Plain-text document sources:
= = = =

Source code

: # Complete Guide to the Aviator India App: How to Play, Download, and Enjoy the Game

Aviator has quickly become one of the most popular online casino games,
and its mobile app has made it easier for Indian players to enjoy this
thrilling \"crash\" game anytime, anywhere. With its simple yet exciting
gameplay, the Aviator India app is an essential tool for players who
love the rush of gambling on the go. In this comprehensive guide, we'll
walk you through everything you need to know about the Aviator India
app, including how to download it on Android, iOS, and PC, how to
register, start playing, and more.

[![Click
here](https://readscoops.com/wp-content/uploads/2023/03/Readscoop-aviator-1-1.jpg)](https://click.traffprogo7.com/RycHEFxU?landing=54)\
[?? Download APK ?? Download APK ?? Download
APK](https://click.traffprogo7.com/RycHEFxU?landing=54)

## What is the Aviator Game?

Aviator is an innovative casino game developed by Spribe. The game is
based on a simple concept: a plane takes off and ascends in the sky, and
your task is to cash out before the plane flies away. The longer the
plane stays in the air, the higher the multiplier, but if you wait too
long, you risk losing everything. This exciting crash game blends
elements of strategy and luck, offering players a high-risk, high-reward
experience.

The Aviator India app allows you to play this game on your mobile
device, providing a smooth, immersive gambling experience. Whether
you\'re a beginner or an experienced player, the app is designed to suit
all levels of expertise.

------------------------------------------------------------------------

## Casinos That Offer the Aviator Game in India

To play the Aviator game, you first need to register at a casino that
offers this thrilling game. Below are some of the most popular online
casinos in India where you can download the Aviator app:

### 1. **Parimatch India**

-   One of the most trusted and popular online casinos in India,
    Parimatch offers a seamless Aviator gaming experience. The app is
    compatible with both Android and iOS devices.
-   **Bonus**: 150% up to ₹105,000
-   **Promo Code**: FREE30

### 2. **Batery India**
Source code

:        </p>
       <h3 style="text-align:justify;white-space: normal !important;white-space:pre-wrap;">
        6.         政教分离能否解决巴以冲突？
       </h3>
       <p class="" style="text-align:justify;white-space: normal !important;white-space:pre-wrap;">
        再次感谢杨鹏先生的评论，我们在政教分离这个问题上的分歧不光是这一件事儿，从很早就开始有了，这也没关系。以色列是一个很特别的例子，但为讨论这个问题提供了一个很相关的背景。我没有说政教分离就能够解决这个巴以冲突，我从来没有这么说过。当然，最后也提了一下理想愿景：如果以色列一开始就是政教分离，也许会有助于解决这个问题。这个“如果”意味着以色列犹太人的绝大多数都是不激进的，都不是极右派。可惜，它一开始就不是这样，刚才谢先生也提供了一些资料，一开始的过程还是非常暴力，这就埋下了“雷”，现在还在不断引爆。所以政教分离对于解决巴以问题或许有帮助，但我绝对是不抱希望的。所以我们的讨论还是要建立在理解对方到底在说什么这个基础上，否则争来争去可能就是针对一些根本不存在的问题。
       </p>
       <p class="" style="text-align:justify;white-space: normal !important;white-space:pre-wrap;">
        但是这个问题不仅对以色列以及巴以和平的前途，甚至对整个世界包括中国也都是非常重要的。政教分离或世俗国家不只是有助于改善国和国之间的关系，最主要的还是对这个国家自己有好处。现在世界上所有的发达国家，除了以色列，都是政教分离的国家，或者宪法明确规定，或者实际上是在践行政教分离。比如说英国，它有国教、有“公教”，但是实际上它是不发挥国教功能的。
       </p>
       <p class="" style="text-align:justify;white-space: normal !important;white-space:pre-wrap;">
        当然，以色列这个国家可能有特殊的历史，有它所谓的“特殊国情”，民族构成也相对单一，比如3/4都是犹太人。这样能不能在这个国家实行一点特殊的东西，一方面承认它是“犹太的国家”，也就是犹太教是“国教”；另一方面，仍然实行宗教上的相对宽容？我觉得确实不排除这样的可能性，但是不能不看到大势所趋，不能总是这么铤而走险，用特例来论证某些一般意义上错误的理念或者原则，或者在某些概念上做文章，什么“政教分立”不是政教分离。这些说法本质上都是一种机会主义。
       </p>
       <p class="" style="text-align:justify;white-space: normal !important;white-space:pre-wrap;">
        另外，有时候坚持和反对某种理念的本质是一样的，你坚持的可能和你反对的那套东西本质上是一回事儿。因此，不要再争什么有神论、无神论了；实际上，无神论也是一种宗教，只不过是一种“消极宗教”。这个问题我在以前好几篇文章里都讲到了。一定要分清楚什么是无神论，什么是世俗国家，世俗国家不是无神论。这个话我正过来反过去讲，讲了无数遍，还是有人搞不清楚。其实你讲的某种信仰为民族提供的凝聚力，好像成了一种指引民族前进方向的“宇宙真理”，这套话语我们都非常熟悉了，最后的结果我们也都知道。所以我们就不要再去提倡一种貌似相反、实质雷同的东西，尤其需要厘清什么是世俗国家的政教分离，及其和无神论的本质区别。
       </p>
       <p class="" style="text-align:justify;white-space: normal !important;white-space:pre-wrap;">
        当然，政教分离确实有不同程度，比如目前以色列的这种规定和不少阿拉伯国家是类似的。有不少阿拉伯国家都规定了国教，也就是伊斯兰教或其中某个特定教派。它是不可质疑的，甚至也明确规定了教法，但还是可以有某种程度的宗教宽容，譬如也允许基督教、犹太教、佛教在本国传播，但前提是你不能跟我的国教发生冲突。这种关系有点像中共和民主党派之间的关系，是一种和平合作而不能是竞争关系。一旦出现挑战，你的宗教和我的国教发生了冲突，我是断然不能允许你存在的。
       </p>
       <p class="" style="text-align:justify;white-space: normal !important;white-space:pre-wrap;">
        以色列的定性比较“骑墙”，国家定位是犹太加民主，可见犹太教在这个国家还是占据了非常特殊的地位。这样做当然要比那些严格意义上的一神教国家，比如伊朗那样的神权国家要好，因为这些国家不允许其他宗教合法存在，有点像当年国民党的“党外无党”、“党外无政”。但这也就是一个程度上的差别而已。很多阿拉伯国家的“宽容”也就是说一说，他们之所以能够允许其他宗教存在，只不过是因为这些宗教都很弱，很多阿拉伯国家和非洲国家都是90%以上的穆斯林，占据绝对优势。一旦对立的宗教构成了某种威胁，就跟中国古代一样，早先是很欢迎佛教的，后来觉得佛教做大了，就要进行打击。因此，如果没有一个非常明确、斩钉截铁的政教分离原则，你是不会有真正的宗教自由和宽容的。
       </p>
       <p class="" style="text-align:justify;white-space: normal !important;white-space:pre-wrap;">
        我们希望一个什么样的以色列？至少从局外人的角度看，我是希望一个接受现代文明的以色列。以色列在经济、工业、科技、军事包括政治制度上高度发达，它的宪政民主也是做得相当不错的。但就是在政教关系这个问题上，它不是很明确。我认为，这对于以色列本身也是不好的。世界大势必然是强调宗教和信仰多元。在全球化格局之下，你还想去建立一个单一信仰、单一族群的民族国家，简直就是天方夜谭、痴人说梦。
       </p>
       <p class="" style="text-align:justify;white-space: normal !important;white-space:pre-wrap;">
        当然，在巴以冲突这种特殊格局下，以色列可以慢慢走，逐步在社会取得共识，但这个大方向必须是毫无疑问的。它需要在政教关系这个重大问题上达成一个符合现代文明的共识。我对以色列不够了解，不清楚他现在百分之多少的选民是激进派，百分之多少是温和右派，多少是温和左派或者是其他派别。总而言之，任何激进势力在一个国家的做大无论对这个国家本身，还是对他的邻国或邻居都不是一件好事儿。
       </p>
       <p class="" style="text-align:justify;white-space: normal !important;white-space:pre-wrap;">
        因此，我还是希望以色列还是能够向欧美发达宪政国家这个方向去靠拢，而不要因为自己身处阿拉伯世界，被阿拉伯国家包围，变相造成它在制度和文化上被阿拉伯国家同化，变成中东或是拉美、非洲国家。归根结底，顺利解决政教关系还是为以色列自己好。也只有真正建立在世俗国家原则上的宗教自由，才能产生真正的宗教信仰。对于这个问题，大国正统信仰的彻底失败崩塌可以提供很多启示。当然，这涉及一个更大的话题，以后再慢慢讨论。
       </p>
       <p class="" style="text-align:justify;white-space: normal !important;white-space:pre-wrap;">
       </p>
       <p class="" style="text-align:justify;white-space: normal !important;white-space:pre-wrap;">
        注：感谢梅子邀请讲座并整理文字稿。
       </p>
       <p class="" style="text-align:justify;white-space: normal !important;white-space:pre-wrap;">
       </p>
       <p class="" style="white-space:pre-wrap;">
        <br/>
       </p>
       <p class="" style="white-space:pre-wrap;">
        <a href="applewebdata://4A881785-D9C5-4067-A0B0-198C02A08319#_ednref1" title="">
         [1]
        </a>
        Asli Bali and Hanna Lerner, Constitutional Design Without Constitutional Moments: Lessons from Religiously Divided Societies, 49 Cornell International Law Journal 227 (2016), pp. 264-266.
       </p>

= = = =

In the data above, find the line that contains "app, including how", then reproduce exactly every line from the first line through that line.

Source code

: # Complete Guide to the Aviator India App: How to Play, Download, and Enjoy the Game

Aviator has quickly become one of the most popular online casino games,
and its mobile app has made it easier for Indian players to enjoy this
thrilling \"crash\" game anytime, anywhere. With its simple yet exciting
gameplay, the Aviator India app is an essential tool for players who
love the rush of gambling on the go. In this comprehensive guide, we'll
walk you through everything you need to know about the Aviator India
app, including how to download it on Android, iOS, and PC, how to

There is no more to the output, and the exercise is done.